The (somewhat artificial) problem is as follows. Imagine that we would like to investigate the survival time of a two-planet system, as we increase the eccentricity of the outer planet. Intuitively, we expect the system to become unstable faster as the eccentricity increases.

Let’s first set up a sample system and integrate it forward in time with Systemic2.

To run this script, type

Rscript scriptname.r

from the shell (edit the script beforehand to point it to the correct path to Systemic).

This script sets up a two-planet system around a 0.95 solar mass star, integrate it forward 50,000 years using the SWIFT backend and plot it to a PDF file. The “k” object is called a kernel within Systemic; it contains all the data and functions associated with the planetary system (internally, it is a handle returned by the C library).integration_1e5 Next, we create a grid of eccentricity and longitude of periastron angles.
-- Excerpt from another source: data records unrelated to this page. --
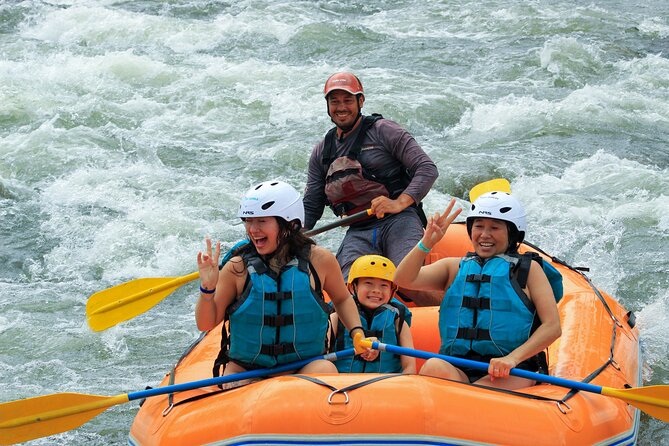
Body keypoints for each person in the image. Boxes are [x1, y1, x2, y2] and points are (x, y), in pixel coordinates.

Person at [196, 180, 367, 376]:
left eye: (262, 221)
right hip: (248, 369)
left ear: (290, 224)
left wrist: (357, 332)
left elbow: (342, 299)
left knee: (326, 369)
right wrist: (207, 289)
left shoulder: (319, 260)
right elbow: (206, 324)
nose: (252, 229)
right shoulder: (237, 267)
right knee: (234, 380)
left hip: (304, 365)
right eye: (248, 221)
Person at [393, 192, 562, 390]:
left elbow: (552, 327)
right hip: (460, 367)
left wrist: (512, 359)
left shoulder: (528, 271)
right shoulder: (454, 268)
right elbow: (403, 279)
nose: (484, 234)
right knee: (433, 366)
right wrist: (427, 242)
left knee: (484, 391)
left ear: (513, 233)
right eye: (479, 226)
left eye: (495, 227)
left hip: (511, 369)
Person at [303, 71, 440, 306]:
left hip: (399, 220)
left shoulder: (384, 131)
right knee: (347, 292)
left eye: (348, 100)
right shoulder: (322, 152)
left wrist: (399, 203)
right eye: (334, 101)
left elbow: (427, 169)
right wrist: (292, 232)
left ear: (361, 101)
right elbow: (311, 205)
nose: (341, 107)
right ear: (327, 105)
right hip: (358, 230)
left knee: (407, 282)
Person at [330, 254, 416, 374]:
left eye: (384, 285)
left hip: (385, 386)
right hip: (343, 385)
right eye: (368, 283)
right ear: (352, 287)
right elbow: (323, 356)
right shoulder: (336, 318)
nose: (376, 290)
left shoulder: (398, 321)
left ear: (392, 291)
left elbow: (410, 366)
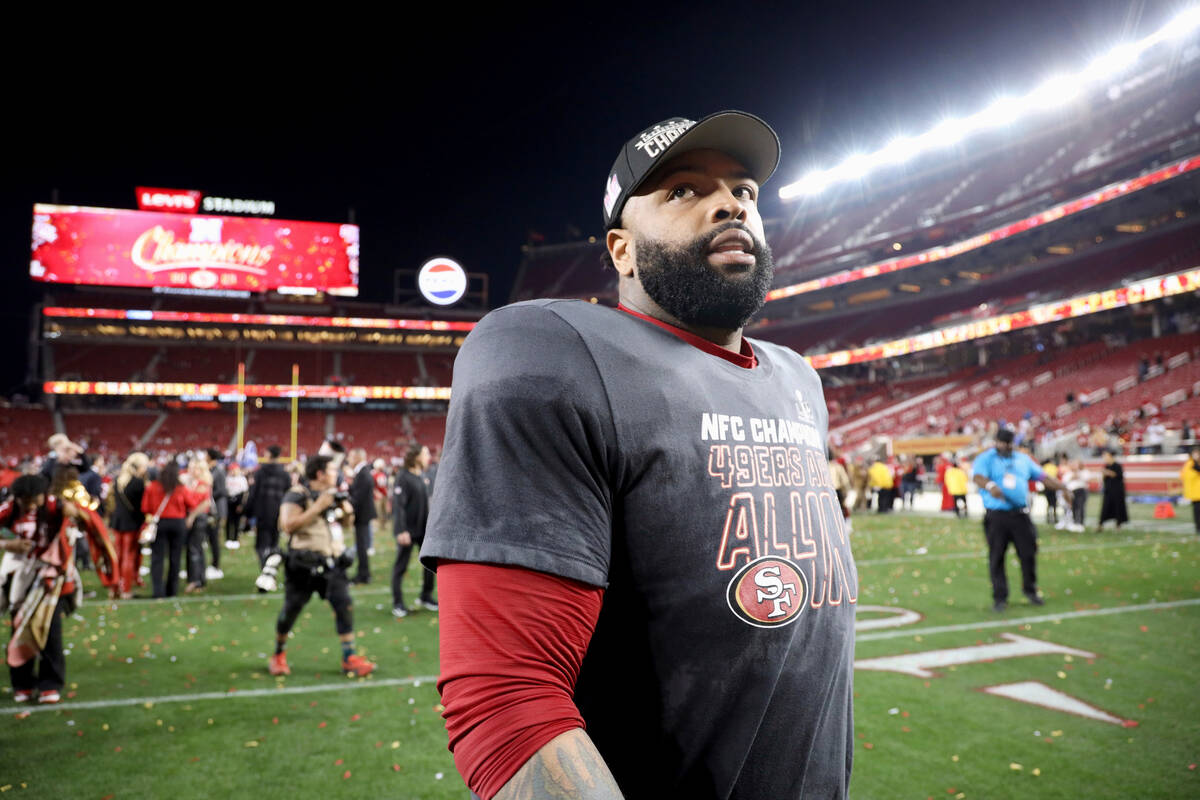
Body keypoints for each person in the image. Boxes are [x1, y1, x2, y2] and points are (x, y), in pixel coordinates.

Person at [422, 111, 857, 799]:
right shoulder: (552, 349)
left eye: (744, 190)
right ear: (621, 251)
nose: (729, 203)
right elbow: (506, 699)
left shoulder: (797, 379)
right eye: (682, 191)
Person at [1, 471, 114, 703]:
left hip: (51, 580)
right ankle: (22, 683)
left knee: (50, 631)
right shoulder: (9, 510)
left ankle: (50, 683)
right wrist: (9, 544)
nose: (31, 504)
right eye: (25, 500)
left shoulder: (57, 507)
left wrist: (78, 514)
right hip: (20, 579)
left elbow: (89, 523)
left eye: (35, 499)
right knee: (20, 628)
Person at [266, 455, 374, 678]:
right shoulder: (297, 494)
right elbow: (288, 525)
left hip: (332, 563)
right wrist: (318, 507)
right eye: (333, 470)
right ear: (320, 474)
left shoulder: (332, 494)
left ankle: (349, 657)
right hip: (303, 564)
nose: (338, 474)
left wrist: (346, 509)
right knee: (291, 610)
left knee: (344, 607)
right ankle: (278, 654)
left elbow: (346, 523)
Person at [972, 427, 1071, 612]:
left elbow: (1043, 477)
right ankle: (1000, 597)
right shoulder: (987, 458)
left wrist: (1063, 488)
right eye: (1003, 443)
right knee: (997, 557)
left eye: (1009, 443)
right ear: (996, 442)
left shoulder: (1022, 459)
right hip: (996, 515)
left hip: (1020, 514)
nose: (1006, 446)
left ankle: (1030, 590)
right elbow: (977, 477)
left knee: (1028, 553)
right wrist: (990, 485)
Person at [141, 461, 202, 598]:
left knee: (157, 558)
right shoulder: (180, 488)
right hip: (178, 524)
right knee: (175, 557)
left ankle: (158, 591)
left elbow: (145, 508)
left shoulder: (152, 487)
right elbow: (192, 503)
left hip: (159, 524)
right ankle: (172, 591)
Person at [391, 443, 436, 617]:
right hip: (408, 531)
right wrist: (401, 530)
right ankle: (398, 603)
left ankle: (426, 595)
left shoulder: (421, 475)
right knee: (400, 567)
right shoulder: (403, 476)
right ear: (416, 456)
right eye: (425, 453)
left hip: (423, 530)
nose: (428, 457)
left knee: (429, 565)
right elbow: (399, 505)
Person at [110, 452, 149, 599]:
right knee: (129, 556)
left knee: (118, 555)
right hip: (132, 523)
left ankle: (115, 587)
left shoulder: (118, 480)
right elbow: (142, 506)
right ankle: (126, 588)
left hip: (118, 522)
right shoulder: (138, 483)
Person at [247, 445, 290, 566]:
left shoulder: (260, 473)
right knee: (274, 543)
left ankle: (265, 569)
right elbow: (288, 494)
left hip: (263, 513)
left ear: (269, 455)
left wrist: (248, 512)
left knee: (261, 544)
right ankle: (271, 569)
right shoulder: (285, 474)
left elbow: (253, 494)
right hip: (278, 513)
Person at [347, 448, 376, 584]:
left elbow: (358, 497)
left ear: (358, 458)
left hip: (362, 515)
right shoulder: (362, 472)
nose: (349, 459)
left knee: (361, 546)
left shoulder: (363, 473)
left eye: (351, 456)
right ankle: (363, 573)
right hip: (363, 514)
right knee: (361, 545)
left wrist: (348, 507)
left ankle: (363, 575)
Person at [1097, 450, 1128, 529]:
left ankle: (1118, 525)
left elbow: (1118, 476)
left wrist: (1107, 472)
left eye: (1106, 456)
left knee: (1118, 508)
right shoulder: (1106, 466)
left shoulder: (1117, 466)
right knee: (1105, 508)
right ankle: (1100, 525)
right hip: (1108, 490)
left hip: (1117, 491)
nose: (1105, 458)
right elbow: (1104, 478)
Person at [1065, 459, 1090, 532]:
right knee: (1073, 507)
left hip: (1081, 491)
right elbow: (1065, 481)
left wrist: (1078, 475)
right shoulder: (1069, 473)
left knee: (1080, 506)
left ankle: (1081, 523)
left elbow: (1087, 479)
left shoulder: (1084, 472)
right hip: (1071, 492)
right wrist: (1072, 477)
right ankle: (1075, 522)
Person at [1180, 446, 1200, 535]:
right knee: (1197, 511)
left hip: (1196, 492)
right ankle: (1198, 527)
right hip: (1196, 493)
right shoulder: (1191, 463)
The rationale here is to average the survival times for each eccentricity, over the longitude of pericenter in order to remove the dependency on the phase angle (again, this is an artificial exercise!).
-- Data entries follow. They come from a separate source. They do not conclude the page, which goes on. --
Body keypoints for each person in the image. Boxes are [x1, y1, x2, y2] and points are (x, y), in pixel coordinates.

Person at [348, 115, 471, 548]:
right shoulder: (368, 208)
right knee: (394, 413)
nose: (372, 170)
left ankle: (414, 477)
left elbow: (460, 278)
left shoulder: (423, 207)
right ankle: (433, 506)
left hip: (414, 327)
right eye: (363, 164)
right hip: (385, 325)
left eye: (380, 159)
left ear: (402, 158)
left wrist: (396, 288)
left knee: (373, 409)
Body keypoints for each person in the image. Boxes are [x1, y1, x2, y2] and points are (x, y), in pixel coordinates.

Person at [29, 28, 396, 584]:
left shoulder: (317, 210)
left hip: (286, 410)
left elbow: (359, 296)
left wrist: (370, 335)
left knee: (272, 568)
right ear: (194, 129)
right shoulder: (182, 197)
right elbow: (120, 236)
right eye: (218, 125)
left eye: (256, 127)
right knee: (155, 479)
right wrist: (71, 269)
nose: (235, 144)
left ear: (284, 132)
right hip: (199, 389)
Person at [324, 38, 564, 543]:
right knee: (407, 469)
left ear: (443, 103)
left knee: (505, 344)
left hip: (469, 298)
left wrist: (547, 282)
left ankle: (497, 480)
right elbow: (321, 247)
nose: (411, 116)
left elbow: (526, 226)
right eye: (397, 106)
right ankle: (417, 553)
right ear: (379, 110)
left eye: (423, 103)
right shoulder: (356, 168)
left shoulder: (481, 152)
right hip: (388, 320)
This part of the script involve some idiomatic R functions (not too dissimilar from the strategies used by Matlab, Numpy and other vectorized languages). To create a grid of eccentricity/phase angles (a cartesian product), I used the expand.grid function. Subsequently, I loop over the (e, lop) pairs using mapply. Mapply (m-apply) applies a function over each element of the two vectors and collects the return values of the function.

The function called by mapply sets up a kernel with the given eccentricity and longitude angle, and integrates the system forward in time using kintegrate. Kintegrate is the Systemic function that integrates a system forward in time,  returning an object containing information about the dynamical evolution of the system. One of the fields of the object is “survival.time”, how long the system survives (in this case, whether there is a close encounter or an ejection of one of the bodies).  Then, we collect the survival times, group them by eccentricity (using split) and take the median (using sapply).  Finally, we plot the eccentricity vs. the survival time.

Parallelizing the problem

Recent R builds include the parallel package. The parallel package includes various implementations of apply (map) functions that are drop-in replacements for the builtin R functions (e.g. the *apply family of functions). Parallelization is achieved by transparently launching a number of “worker” processes, executing the function on each worker and finally collecting the result (the workers are heavyweight processes rather than threads, so you will see several R processes if you inspect your running programs).

Screen Shot 2014-01-16 at 8.36.07 PM

Here is the revised script:

Note that the only change was using the “mcmapply” (multicore-mapply) function instead of the “mapply” builtin! Since this problem is eminently parallelizable, the speedup is linear in the number of physical cores.

Closing words

In this case, parallelization was trivial; in other cases, it might be more involved (for instance, when balancing is required).